> [Text excerpt]
▬▬▬▬▬▬
If you have access to room correction software on your AVR, then this is a good time to revisit the speaker calibration process. Don’t panic if your AVR runs its calibration software and sets your subwoofer at a distance that appears to be incorrect – its distance measurement setting helps to compensate for delay and allows the resulting bass to sound smooth and integrated. After going through the process, re-check your subs gain control to make sure it still hits levels that sound pleasing to your ears.
Stands and Isolation
If you own bookshelf speakers, then speaker stands are a must. Setting speakers on stands allows you freedom to play with optimal placement and helps to get tweeters at or near ear level. You can find stands in a variety of sizes and designs. Some stands have riser poles that can be filled with sand, which can reduce or eliminate unwanted resonance in relation to the stand (use dry sand, which can be found at most hardware stores). There are a variety of opinions about how much of an impact sand-filled speakers stands truly have, but this is an inexpensive option that might tighten-up sound and improve overall clarity. Another inexpensive option for subwoofers (only) is the integration of a Gramma Pad, which can completely eliminate unwanted floor rattles and buzzes associate with a subwoofer sitting on a hard floor surface.
▬▬▬▬▬▬
> [Entries shown]
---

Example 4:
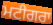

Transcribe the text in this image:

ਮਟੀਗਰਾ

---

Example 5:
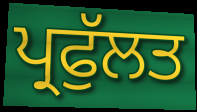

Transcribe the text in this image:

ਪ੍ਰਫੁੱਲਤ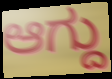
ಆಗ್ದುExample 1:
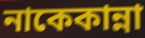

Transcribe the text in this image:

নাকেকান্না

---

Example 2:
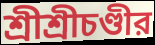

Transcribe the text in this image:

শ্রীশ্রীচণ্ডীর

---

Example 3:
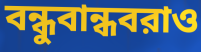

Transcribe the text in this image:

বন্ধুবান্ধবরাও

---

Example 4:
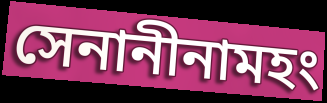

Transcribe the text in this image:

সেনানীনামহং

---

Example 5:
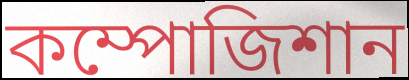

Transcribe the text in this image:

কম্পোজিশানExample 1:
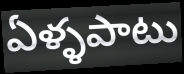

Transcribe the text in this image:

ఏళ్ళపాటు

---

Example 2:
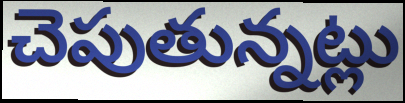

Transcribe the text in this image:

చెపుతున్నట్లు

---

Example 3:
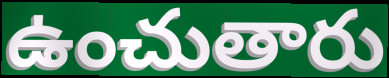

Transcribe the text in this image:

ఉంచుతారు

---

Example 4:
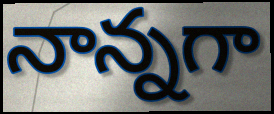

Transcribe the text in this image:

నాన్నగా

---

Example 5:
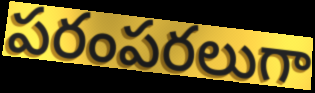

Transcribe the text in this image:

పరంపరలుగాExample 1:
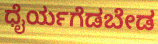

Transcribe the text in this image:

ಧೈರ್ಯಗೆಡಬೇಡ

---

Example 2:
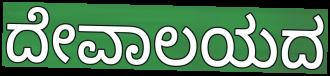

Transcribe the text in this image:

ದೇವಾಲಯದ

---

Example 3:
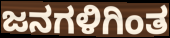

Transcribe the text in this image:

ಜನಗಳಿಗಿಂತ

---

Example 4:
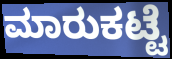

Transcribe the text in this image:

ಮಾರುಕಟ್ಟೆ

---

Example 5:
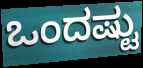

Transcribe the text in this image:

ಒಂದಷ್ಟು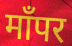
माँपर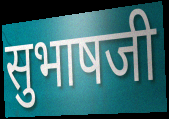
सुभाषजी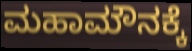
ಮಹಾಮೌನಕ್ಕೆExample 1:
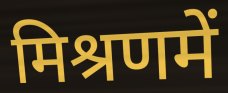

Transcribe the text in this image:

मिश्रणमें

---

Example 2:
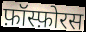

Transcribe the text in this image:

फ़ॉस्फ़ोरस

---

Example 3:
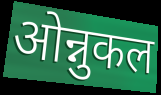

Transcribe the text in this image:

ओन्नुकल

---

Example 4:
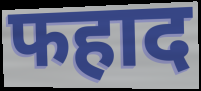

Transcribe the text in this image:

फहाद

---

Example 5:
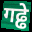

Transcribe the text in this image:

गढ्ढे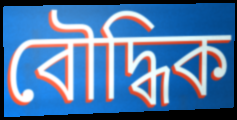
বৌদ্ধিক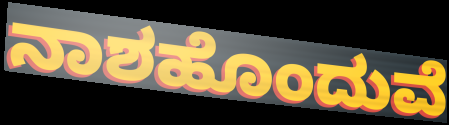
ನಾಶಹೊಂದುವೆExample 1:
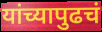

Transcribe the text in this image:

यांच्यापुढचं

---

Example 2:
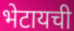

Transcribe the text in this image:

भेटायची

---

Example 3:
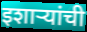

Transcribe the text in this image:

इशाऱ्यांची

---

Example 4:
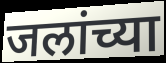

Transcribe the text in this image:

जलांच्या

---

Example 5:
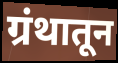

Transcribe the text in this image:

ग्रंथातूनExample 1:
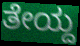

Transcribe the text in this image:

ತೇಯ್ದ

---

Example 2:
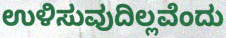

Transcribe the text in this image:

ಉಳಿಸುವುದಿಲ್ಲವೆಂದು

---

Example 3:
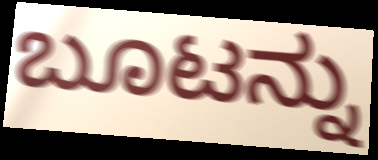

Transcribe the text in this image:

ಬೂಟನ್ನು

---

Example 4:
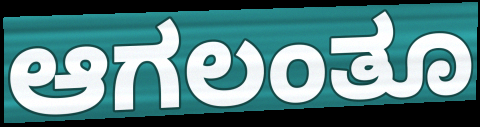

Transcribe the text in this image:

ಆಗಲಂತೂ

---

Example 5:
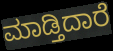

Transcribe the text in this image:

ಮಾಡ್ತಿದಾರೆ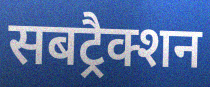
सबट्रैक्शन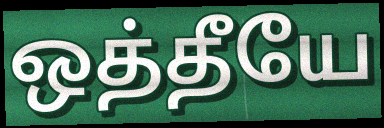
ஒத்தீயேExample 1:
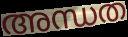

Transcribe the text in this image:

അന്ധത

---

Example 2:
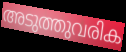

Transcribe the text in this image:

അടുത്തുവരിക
▬▬▬▬▬▬
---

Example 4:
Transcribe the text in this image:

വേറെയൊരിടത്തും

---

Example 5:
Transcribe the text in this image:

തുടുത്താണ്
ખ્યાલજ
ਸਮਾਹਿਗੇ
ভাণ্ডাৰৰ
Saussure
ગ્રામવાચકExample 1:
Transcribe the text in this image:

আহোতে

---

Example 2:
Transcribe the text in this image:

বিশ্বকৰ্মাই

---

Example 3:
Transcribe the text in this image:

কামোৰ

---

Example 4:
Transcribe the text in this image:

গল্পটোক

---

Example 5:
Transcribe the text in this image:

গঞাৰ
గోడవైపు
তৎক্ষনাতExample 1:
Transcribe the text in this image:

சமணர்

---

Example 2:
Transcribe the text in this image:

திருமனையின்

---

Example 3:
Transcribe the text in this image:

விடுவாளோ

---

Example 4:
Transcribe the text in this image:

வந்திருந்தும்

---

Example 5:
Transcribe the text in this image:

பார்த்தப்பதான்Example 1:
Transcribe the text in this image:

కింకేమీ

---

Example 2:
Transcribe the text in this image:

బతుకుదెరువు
▬▬▬▬▬▬
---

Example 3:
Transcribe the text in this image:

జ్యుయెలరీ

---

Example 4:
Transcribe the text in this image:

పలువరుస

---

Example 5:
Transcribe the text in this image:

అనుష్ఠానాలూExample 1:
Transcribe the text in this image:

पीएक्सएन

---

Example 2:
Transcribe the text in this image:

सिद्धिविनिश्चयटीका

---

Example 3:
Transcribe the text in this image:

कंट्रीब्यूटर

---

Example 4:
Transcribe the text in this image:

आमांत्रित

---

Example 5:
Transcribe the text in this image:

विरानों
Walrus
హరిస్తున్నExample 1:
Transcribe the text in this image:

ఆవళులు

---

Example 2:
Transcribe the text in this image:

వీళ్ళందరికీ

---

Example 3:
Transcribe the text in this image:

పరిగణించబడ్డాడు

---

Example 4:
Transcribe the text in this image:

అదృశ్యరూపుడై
▬▬▬▬▬▬
> [Exercise set]
**A)** Answer these questions from the speaker setup text:
(i) According to the text, what does the AVR's subwoofer distance setting help compensate for?
(ii) What kind of sand does the text recommend for filling stand riser poles?
(iii) What surface does the text say a subwoofer sits on when it causes the rattles and buzzes that a Gramma Pad can eliminate?
**B)** Write out, word for word, the part of the speaker setup text that begins at the words "If you have" and stops after the words "to your ears.".

> [Expected outputs]
**A)**
(i) Delay.
(ii) Dry sand.
(iii) A hard floor surface.

**B)**
If you have access to room correction software on your AVR, then this is a good time to revisit the speaker calibration process. Don’t panic if your AVR runs its calibration software and sets your subwoofer at a distance that appears to be incorrect – its distance measurement setting helps to compensate for delay and allows the resulting bass to sound smooth and integrated. After going through the process, re-check your subs gain control to make sure it still hits levels that sound pleasing to your ears.